--- Records for the task ---
-------------------------
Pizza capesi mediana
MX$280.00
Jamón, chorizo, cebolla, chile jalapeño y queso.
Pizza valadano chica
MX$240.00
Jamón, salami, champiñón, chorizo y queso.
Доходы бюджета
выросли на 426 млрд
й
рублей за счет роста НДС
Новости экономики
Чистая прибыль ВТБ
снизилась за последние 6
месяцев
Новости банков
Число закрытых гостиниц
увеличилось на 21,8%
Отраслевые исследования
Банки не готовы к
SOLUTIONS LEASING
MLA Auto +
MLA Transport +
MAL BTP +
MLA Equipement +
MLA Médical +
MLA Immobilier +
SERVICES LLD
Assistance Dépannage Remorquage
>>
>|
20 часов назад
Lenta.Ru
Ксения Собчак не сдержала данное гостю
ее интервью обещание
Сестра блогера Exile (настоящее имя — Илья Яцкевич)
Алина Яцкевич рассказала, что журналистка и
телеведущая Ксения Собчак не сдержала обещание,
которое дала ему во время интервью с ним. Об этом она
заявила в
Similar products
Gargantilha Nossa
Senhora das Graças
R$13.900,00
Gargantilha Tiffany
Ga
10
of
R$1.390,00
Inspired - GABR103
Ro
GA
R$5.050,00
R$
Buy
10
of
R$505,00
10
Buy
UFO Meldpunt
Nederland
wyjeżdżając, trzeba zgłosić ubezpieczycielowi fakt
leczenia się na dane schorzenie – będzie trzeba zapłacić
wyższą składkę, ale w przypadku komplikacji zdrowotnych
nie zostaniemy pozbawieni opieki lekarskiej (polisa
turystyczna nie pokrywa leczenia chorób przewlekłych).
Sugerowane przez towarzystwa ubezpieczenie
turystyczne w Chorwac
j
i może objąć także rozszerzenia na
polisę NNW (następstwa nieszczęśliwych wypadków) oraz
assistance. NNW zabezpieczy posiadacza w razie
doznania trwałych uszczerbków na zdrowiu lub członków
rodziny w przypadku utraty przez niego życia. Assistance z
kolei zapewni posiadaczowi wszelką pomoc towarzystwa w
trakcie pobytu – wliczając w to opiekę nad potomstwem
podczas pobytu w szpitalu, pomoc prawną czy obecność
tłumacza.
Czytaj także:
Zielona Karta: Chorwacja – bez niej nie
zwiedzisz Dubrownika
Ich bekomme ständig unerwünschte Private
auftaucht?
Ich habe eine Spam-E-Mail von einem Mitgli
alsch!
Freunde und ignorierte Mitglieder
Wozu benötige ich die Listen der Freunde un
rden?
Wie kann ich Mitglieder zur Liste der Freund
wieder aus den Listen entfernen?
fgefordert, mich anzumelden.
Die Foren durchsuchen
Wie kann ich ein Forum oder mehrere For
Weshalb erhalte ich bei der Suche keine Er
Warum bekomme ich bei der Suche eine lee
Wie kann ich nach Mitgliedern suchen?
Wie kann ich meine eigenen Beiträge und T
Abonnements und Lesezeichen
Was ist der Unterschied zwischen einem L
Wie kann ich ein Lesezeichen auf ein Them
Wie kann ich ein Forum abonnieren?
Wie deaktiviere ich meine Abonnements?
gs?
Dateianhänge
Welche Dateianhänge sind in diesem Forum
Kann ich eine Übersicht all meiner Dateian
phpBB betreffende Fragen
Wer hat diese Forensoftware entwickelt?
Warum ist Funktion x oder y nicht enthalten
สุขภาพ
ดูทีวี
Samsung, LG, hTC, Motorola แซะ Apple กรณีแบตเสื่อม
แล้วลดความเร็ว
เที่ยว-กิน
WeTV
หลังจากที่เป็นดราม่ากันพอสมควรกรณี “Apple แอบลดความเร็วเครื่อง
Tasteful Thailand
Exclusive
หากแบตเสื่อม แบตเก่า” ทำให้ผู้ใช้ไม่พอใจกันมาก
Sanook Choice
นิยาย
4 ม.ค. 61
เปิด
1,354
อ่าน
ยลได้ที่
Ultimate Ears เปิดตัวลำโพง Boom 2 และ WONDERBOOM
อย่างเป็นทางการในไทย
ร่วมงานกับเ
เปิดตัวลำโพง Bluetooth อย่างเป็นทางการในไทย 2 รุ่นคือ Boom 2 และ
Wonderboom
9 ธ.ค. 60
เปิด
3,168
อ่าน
-------------------------
Count the lines in the records above that contain the string "Яцкевич", and give only the number.

--- Answer section ---
2